Supplied material below:

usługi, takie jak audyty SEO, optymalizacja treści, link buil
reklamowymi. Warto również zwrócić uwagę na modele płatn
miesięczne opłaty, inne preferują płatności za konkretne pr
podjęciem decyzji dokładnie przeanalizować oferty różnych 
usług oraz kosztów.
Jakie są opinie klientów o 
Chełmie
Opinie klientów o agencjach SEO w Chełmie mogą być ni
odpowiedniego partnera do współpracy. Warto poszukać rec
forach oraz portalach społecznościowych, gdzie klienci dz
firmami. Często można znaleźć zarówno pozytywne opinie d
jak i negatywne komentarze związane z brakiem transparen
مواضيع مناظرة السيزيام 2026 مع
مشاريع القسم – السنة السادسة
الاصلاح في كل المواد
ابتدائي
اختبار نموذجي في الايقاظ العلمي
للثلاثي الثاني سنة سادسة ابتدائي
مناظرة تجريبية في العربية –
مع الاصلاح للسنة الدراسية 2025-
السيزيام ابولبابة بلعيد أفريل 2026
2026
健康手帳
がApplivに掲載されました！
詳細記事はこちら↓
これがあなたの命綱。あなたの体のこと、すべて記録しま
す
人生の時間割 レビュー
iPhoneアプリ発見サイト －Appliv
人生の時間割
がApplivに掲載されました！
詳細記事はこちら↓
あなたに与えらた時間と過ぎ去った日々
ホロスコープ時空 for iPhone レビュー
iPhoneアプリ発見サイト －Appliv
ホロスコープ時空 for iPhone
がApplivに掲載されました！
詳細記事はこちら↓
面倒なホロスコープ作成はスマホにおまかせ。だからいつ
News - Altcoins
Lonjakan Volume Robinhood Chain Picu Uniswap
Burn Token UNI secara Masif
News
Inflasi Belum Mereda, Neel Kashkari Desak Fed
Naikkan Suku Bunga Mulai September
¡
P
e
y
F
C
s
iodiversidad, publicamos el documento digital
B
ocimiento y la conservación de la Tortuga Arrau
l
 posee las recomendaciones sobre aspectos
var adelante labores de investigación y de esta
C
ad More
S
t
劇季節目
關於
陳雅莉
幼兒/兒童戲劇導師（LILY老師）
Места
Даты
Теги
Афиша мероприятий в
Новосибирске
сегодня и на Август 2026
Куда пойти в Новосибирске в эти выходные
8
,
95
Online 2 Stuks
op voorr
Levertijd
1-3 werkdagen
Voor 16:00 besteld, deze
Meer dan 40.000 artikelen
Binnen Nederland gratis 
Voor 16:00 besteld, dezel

End of Supplied material.

- **Work required**: Scan the material above for lines that contain the string "ホロスコープ時空", and copy each such line.

- **Solution below**:
ホロスコープ時空 for iPhone レビュー
ホロスコープ時空 for iPhone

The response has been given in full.